Routledge, London/New York , London, 2026
This book investigates the untold story of how private Japanese entrepreneurs shaped the country’s postwar Middle East diplomacy through independent oil ventures. Moving beyond traditional narratives that focus solely on state-led resource security, it highlights the role of “national oil capital”, specifically the activities of business leaders Idemitsu Sazō, Yamashita Tarō, Tanaka Seigen and Sugimoto Shigeru.

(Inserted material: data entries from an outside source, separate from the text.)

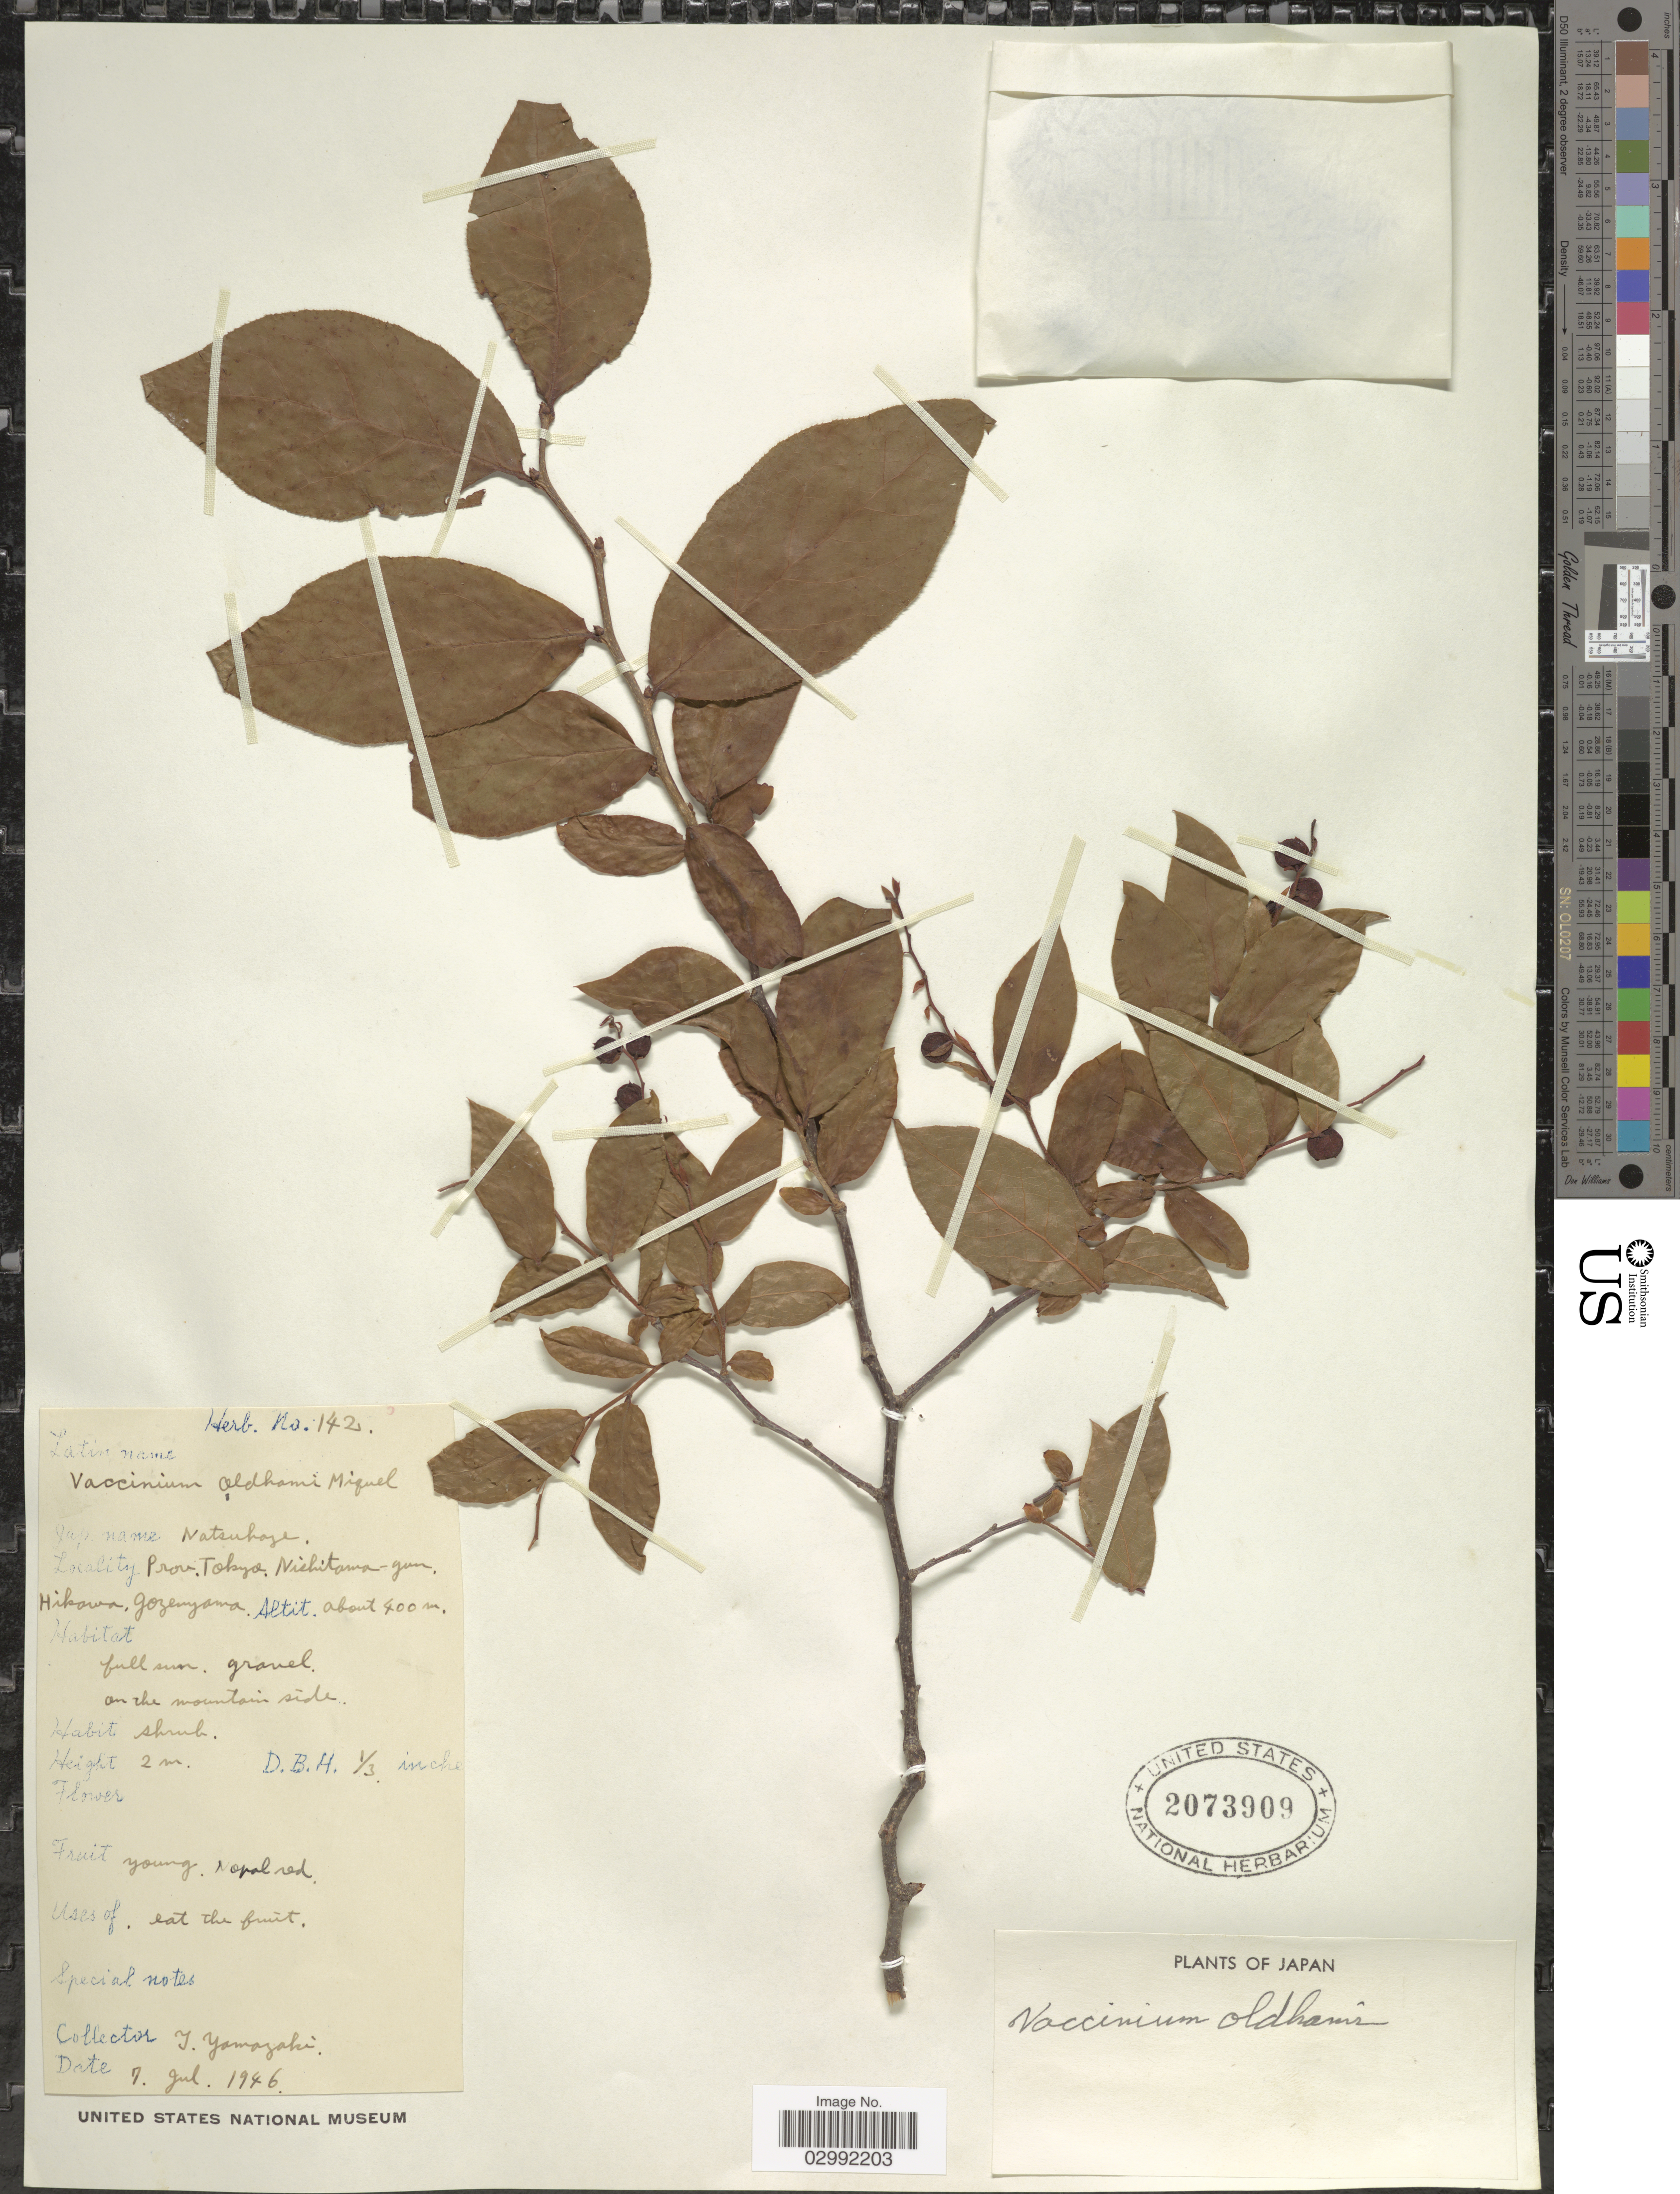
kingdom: Plantae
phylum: Tracheophyta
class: Magnoliopsida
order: Ericales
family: Ericaceae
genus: Vaccinium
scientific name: Vaccinium oldhamii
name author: Miq.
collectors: T. Yamazaki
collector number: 142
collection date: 1946-07-07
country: Japan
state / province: Tokyo, Federal City of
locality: Prov. Tokyo, Nishitama-gun, Hikawa, Gozenyama.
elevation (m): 400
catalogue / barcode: US 2073909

Tracing Japan’s re-engagement with the Islamic world from the 1950s through to the 1973 Oil Crisis, the book reveals how these entrepreneurs, driven by a unique blend of prewar Pan-Asianist ideology and anti-Western resource nationalism, forged direct energy ties with Iran, Saudi Arabia, Kuwait and Abu Dhabi. By analyzing rare primary sources, including the Tanaka Seigen documents and corporate archives, the book demonstrates that these non-state actors did not merely secure oil; they reconstructed Japan’s geopolitical identity, acting as an informal bridge between the Japanese state and the rising nationalism of the Middle East.
Drawing on Japanese, English, and Turkish sources, the book challenges dominant narratives of Japan’s passivity in the Islamic world and offers a compelling reinterpretation of the post-war international order from a non-Western perspective. As such, this is a timely contribution to the fields of international history, Asian studies, Middle Eastern studies, and energy geopolitics.